令和2年度分の追納額と令和3年度の老齢基礎年金額で計算しました。
- 令和3年度老齢基礎年金
年額 780,900円(満額)
(保険料納付済月数480ヵ月)
全額免除を1ヵ月分追納
- 追納額 16,540円
- 納付済月数は1/2ヵ月増加
(追納しなくても1/2ヵ月与えられる) - 増える年金額
780,900÷480×1/2=813円
- 何年・何歳でモトが取れるか
16,540÷813=20.3年
65歳+20.3年=85.3歳
追納した月数にかかわらずモトが取れるのは約20年です。
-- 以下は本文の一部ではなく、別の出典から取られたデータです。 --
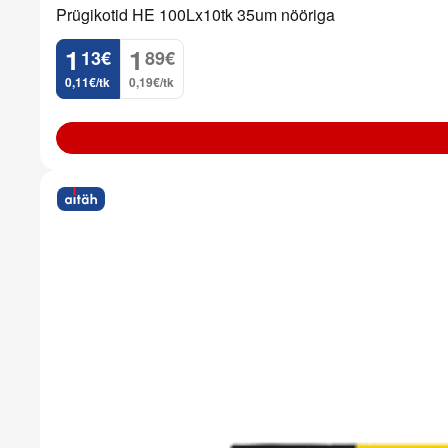
Prügikotid HE 100Lx10tk 35um nööriga
1
1
13
€
89
€
.
.
0,11€/tk
0,19€/tk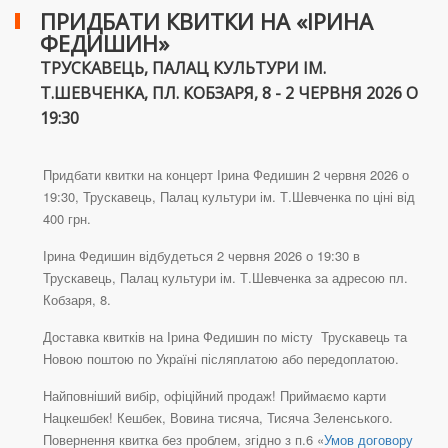
ПРИДБАТИ КВИТКИ НА «ІРИНА
ФЕДИШИН»
ТРУСКАВЕЦЬ, ПАЛАЦ КУЛЬТУРИ ІМ.
Т.ШЕВЧЕНКА, ПЛ. КОБЗАРЯ, 8 - 2 ЧЕРВНЯ 2026 О
19:30
Придбати квитки на концерт Ірина Федишин 2 червня 2026 о
19:30, Трускавець, Палац культури ім. Т.Шевченка по ціні від
400 грн.
Ірина Федишин відбудеться 2 червня 2026 о 19:30 в
Трускавець, Палац культури ім. Т.Шевченка за адресою пл.
Кобзаря, 8.
Доставка квитків на Ірина Федишин по місту Трускавець та
Новою поштою по Україні післяплатою або передоплатою.
Найповніший вибір, офіційний продаж! Приймаємо карти
Нацкешбек! Кешбек, Вовина тисяча, Тисяча Зеленського.
Повернення квитка без проблем, згідно з п.6 «
Умов договору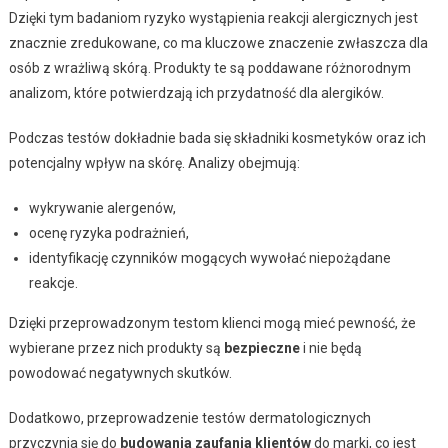
Dzięki tym badaniom ryzyko wystąpienia reakcji alergicznych jest
znacznie zredukowane, co ma kluczowe znaczenie zwłaszcza dla
osób z wrażliwą skórą. Produkty te są poddawane różnorodnym
analizom, które potwierdzają ich przydatność dla alergików.
Podczas testów dokładnie bada się składniki kosmetyków oraz ich
potencjalny wpływ na skórę. Analizy obejmują:
wykrywanie alergenów,
ocenę ryzyka podrażnień,
identyfikację czynników mogących wywołać niepożądane
reakcje.
Dzięki przeprowadzonym testom klienci mogą mieć pewność, że
wybierane przez nich produkty są
bezpieczne
i nie będą
powodować negatywnych skutków.
Dodatkowo, przeprowadzenie testów dermatologicznych
przyczynia się do
budowania zaufania klientów
do marki, co jest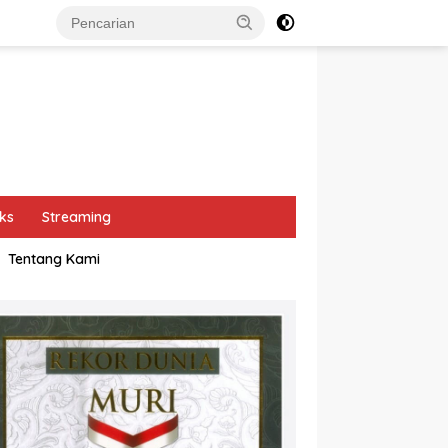
ks
Streaming
Tentang Kami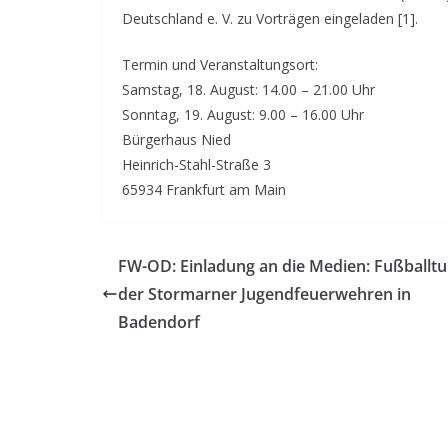
Deutschland e. V. zu Vorträgen eingeladen [1].
Termin und Veranstaltungsort:
Samstag, 18. August: 14.00 – 21.00 Uhr
Sonntag, 19. August: 9.00 – 16.00 Uhr
Bürgerhaus Nied
Heinrich-Stahl-Straße 3
65934 Frankfurt am Main
FW-OD: Einladung an die Medien: Fußballtu
der Stormarner Jugendfeuerwehren in
Badendorf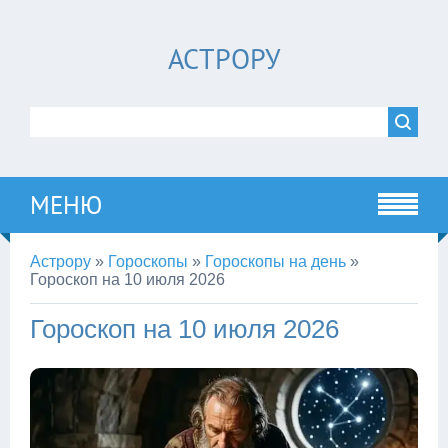
АСТРОРУ
МЕНЮ
Астрору
»
Гороскопы
»
Гороскопы на день
»
Гороскоп на 10 июля 2026
Гороскоп на 10 июля 2026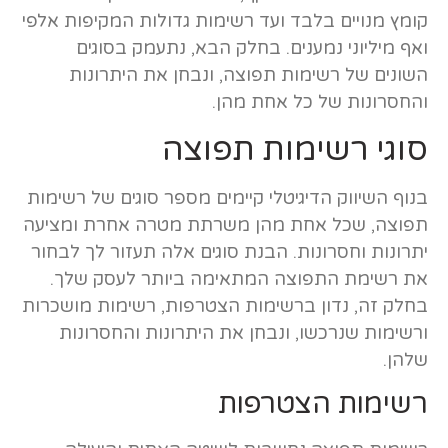
קומץ מנויים בלבד ועד רשימות גדולות המקיפות אלפי
ואף מיליוני נמענים. בחלק הבא, נתעמק בסוגים
השונים של רשימות תפוצה, ונבחן את היתרונות
והחסרונות של כל אחת מהן.
סוגי רשימות תפוצה
בנוף השיווק הדיגיטלי קיימים מספר סוגים של רשימות
תפוצה, שכל אחת מהן משרתת מטרה אחרת ומציעה
יתרונות וחסרונות. הבנת סוגים אלה תעזור לך לבחור
את רשימת התפוצה המתאימה ביותר לעסק שלך.
בחלק זה, נדון ברשימות הצטרפות, רשימות מושכרות
ורשימות שנרכשו, ונבחן את היתרונות והחסרונות
שלהן.
רשימות הצטרפות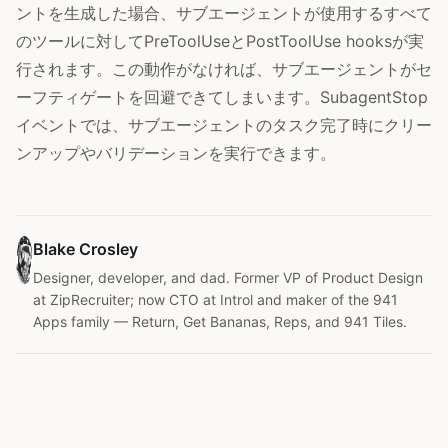
ントを生成した場合、サブエージェントが使用するすべて
のツールに対してPreToolUseとPostToolUse hooksが実
行されます。この動作がなければ、サブエージェントがセ
ーフティゲートを回避できてしまいます。SubagentStop
イベントでは、サブエージェントのタスク完了時にクリー
ンアップやバリデーションを実行できます。
Blake Crosley
Designer, developer, and dad. Former VP of Product Design
at ZipRecruiter; now CTO at Introl and maker of the 941
Apps family — Return, Get Bananas, Reps, and 941 Tiles.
85歳でモトがとれます。
4分の3免除を1ヵ月分追納
- 追納額 12,400円
- 納付済月数は3/8ヵ月増加
(追納しなくても5/8ヵ月与えられる) - 増える年金額
780,900÷480×3/8=610円
- 何年・何歳でモトが取れるか
12,400÷610=20.3年
65歳+20.3年=85.3歳
全額免除、4分の3免除、半額免除、4分の1免除、いずれの場合も、追納した月数に関わらず、追納した保険料のモトが取れるのは約20年、85歳になります。
追納は損?得?、平均余命から考えてみました
年金を長生きに対する「保険」と考えるなら、損得で考えるのもどうかとも思いますが、追納するしないの判断は損得で考えることになると思います。
平均余命という言葉があります。その年令の人が平均してあと何年生きるかという数字です。
厚生労働省発表の「令和元年簡易生命表」で65歳の男女について調べました。
- 65歳男性
平均余命19.83年、つまり寿命は約85歳 - 65歳女性
平均余命24.63年、つまり寿命は約90歳
追納は85歳でモトが取れるということなので、女の人はともかく、男の人は追納に意味があるのか微妙なところです。あくまでも数字の上の話ですが…
厚生労働省
令和元年簡易生命表の概況
主な年齢の平均余命(PDF)
私は悩んだ結果、追納しました。
保険料納付猶予制度
「保険料納付猶予制度」は上記の「申請免除制度」とは異なります。
申請免除制度では、失業などの理由で納付が困難な人であっても、収入のある世帯主と同居していると承認されません。
このような人が、将来の無年金・低年金となることを予防するために、同居している世帯主の所得にかかわらず、本人及び配偶者の所得によって納付が猶予される制度です。
ただし、納付猶予に認定された期間は、受給資格期間には算入されますが、保険料納付済月数には算入されません。「とりあえず払わなくていい」という制度です。
- 50歳未満の第1号被保険者が対象
- 本人及び配偶者それぞれの所得で審査
- 世帯主の所得は審査の対象外
- 1~6月申請の場合は前々年所得で審査
- 7~12月申請の場合は前年所得で審査
- 承認基準所得
(扶養親族等の数+1)×35万円+32万円
(申請免除の全額免除と同じ基準)
学生納付特例制度
国民年金は20歳以上で強制加入となりますが、学生納付特例を申請すると、学生期間中、国民年金保険料の支払が猶予されます。
その期間は、納付猶予制度と同様に、受給資格期間には算入されますが、保険料納付済月数には算入されません。詳しくは以下をご覧ください。
猶予制度の追納は10年でモトがとれる
猶予制度、学生納付特例制度の利用期間は保険料納付済月数に算入されません。
よって、1ヵ月分追納すると保険料納付済月数が1ヵ月加算されます。
モトが取れる年数を計算すると以下の通りになります。
- 追納額 16,540円
- 納付済月数は1ヵ月増加
- 増える年金額
780,900÷480=1,627円
- 何年・何歳でモトが取れるか
16,540÷1,627=10.2年
65歳+10.2年=75.2歳
追納が承認された月から10年以内の期間について追納できます。余裕があれば、追納したほうがいいように思われます。